The Hidden Attention of Mamba Models
Ameen Ali, Itamar Zimerman, Lior Wolf
TL;DR
The paper tackles understanding how Mamba selective SSMs process dependencies and how their information flow compares to self-attention. It reformulates S6 as a data-controlled linear operator, derives hidden attention matrices, and repurposes transformer explainability tools for Mamba. It shows Mamba yields many more attention matrices per layer and develops Mamba-Attr and Attention Rollout variants with competitive explainability metrics on vision and NLP. Visualization and analysis demonstrate parallels and differences with transformers and highlight potential for weakly supervised tasks and debugging.
Abstract
The Mamba layer offers an efficient selective state space model (SSM) that is highly effective in modeling multiple domains, including NLP, long-range sequence processing, and computer vision.
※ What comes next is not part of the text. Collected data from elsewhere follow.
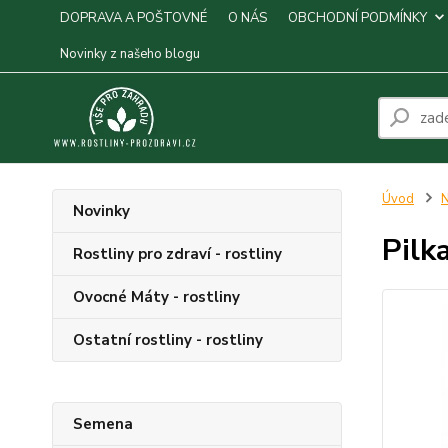
DOPRAVA A POŠTOVNÉ
O NÁS
OBCHODNÍ PODMÍNKY
Novinky z našeho blogu
Úvod
N
Novinky
Pilk
Rostliny pro zdraví - rostliny
Ovocné Máty - rostliny
Ostatní rostliny - rostliny
Semena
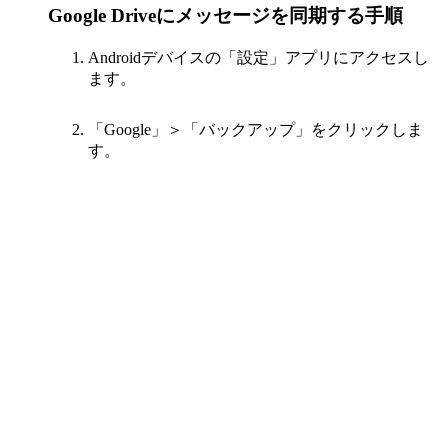
Google Driveにメッセージを同期する手順
Androidデバイスの「設定」アプリにアクセスし
ます。
「Google」＞「バックアップ」をクリックしま
す。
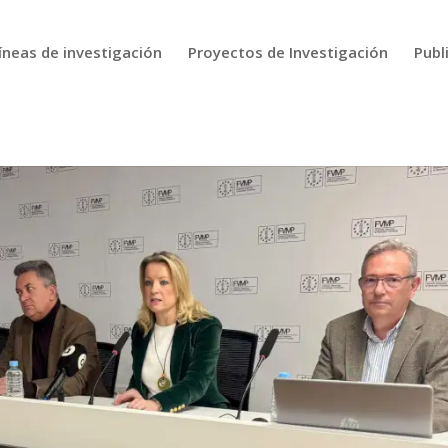
íneas de investigación
Proyectos de Investigación
Publ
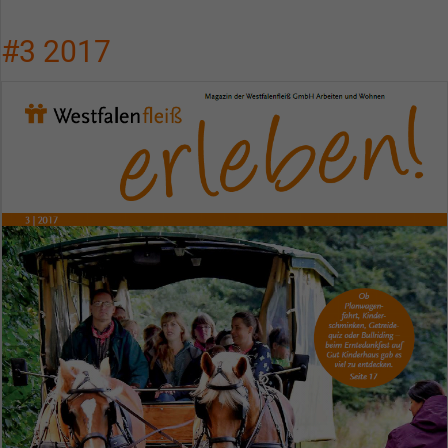
#3 2017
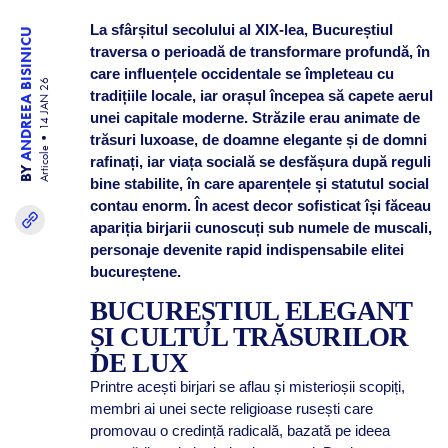
La sfârșitul secolului al XIX-lea, Bucureștiul
ANDREEA BISINICU
traversa o perioadă de transformare profundă, în
care influențele occidentale se împleteau cu
14 JAN 26
tradițiile locale, iar orașul începea să capete aerul
unei capitale moderne. Străzile erau animate de
trăsuri luxoase, de doamne elegante și de domni
Articole
rafinați, iar viața socială se desfășura după reguli
BY
bine stabilite, în care aparențele și statutul social
contau enorm. În acest decor sofisticat își făceau
apariția birjarii cunoscuți sub numele de muscali,
personaje devenite rapid indispensabile elitei
bucureștene.
BUCUREȘTIUL ELEGANT
ȘI CULTUL TRĂSURILOR
DE LUX
Printre acești birjari se aflau și misterioșii scopiți,
membri ai unei secte religioase rusești care
promovau o credință radicală, bazată pe ideea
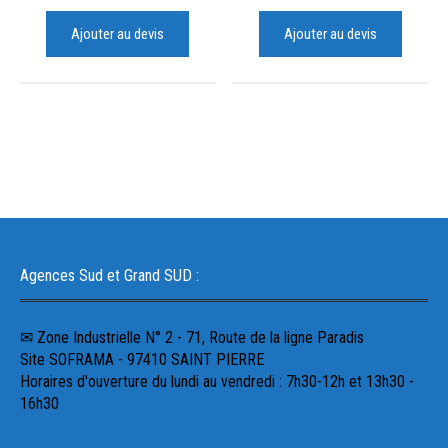
Ajouter au devis
Ajouter au devis
Agences Sud et Grand SUD :
✉ Zone Industrielle N° 2 - 71, Route de la ligne Paradis
Site SOFRAMA - 97410 SAINT PIERRE
Horaires d'ouverture du lundi au vendredi : 7h30-12h et 13h30 -
16h30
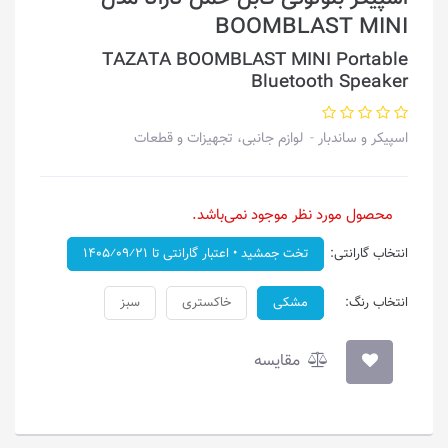
BOOMBLAST MINI
TAZATA BOOMBLAST MINI Portable
Bluetooth Speaker
اسپیکر و ساندبار
لوازم جانبی، تجهیزات و قطعات
محصول مورد نظر موجود نمی‌باشد.
انتخاب گارانتی:
تخت جمشید • اعتبار گارانتی تا ۱۴۰۵⁄۰۹⁄۲۱
انتخاب رنگ:
مشکی
خاکستری
سبز
مقایسه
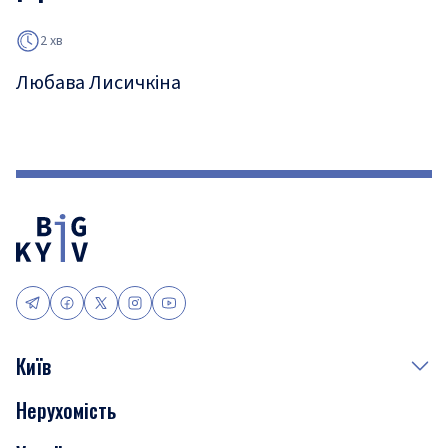
2 хв
Любава Лисичкіна
Київ
Нерухомість
Події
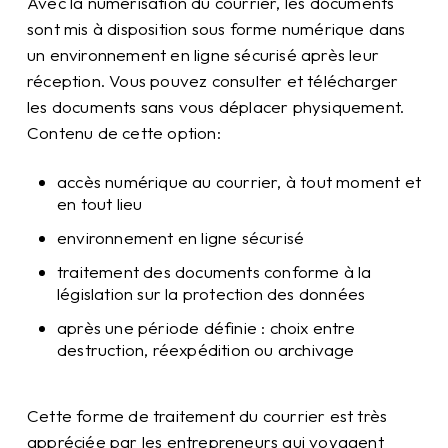
Avec la numérisation du courrier, les documents
sont mis à disposition sous forme numérique dans
un environnement en ligne sécurisé après leur
réception. Vous pouvez consulter et télécharger
les documents sans vous déplacer physiquement.
Contenu de cette option:
accès numérique au courrier, à tout moment et
en tout lieu
environnement en ligne sécurisé
traitement des documents conforme à la
législation sur la protection des données
après une période définie : choix entre
destruction, réexpédition ou archivage
Cette forme de traitement du courrier est très
appréciée par les entrepreneurs qui voyagent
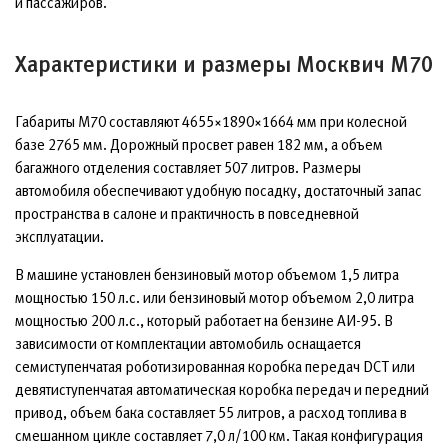
и пассажиров.
Характеристики и размеры Москвич М70
Габариты М70 составляют 4655×1890×1664 мм при колесной
базе 2765 мм. Дорожный просвет равен 182 мм, а объем
багажного отделения составляет 507 литров. Размеры
автомобиля обеспечивают удобную посадку, достаточный запас
пространства в салоне и практичность в повседневной
эксплуатации.
В машине установлен бензиновый мотор объемом 1,5 литра
мощностью 150 л.с. или бензиновый мотор объемом 2,0 литра
мощностью 200 л.с., который работает на бензине АИ-95. В
зависимости от комплектации автомобиль оснащается
семиступенчатая роботизированная коробка передач DCT или
девятиступенчатая автоматическая коробка передач и передний
привод, объем бака составляет 55 литров, а расход топлива в
смешанном цикле составляет 7,0 л/100 км. Такая конфигурация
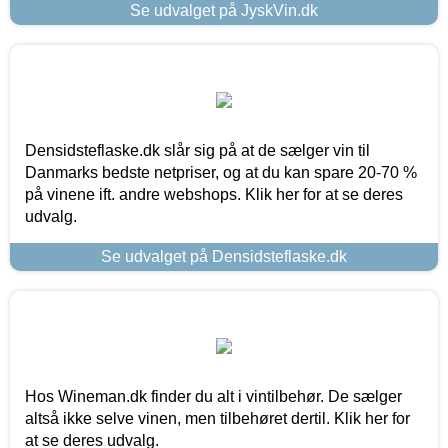
Se udvalget på JyskVin.dk
Densidsteflaske.dk slår sig på at de sælger vin til
Danmarks bedste netpriser, og at du kan spare 20-70 %
på vinene ift. andre webshops. Klik her for at se deres
udvalg.
Se udvalget på Densidsteflaske.dk
Hos Wineman.dk finder du alt i vintilbehør. De sælger
altså ikke selve vinen, men tilbehøret dertil. Klik her for
at se deres udvalg.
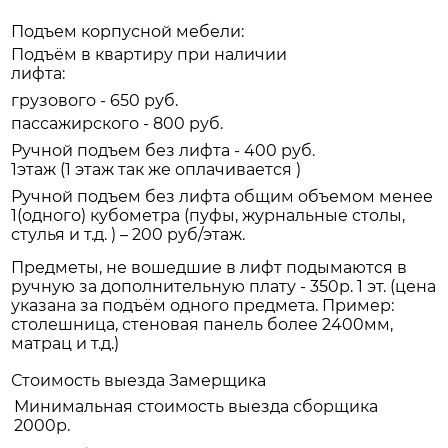
Подъем корпусной мебели:
Подъём в квартиру при наличии
лифта:
грузового - 650 руб.
пассажирского - 800 руб.
Ручной подъем без лифта - 400 руб.
1этаж (1 этаж так же оплачивается )
Ручной подъем без лифта общим объемом менее
1(одного) кубометра (пуфы, журнальные столы,
стулья и т.д. ) – 200 руб/этаж.
Предметы, не вошедшие в лифт подымаются в
ручную за дополнительную плату - 350р. 1 эт. (цена
указана за подъём одного предмета. Пример:
столешница, стеновая панель более 2400мм,
матрац и т.д.)
Стоимость выезда Замерщика
Минимальная стоимость выезда сборщика
2000р.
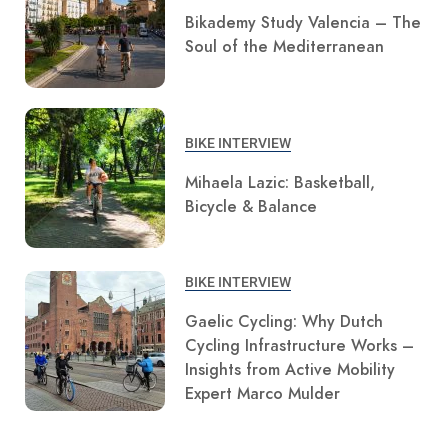
Bikademy Study Valencia – The
Soul of the Mediterranean
BIKE INTERVIEW
Mihaela Lazic: Basketball,
Bicycle & Balance
BIKE INTERVIEW
Gaelic Cycling: Why Dutch
Cycling Infrastructure Works –
Insights from Active Mobility
Expert Marco Mulder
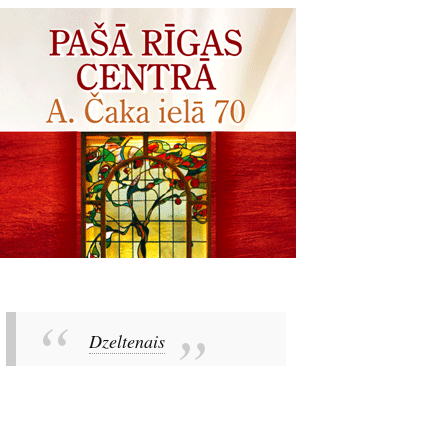
Dzeltenais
Selective SSMs are viewed as dual models, in which one trains in parallel on the entire sequence via an IO-aware parallel scan, and deploys in an autoregressive manner. We add a third view and show that such models can be viewed as attention-driven models. This new perspective enables us to empirically and theoretically compare the underlying mechanisms to that of the self-attention layers in transformers and allows us to peer inside the inner workings of the Mamba model with explainability methods. Our code is publicly available.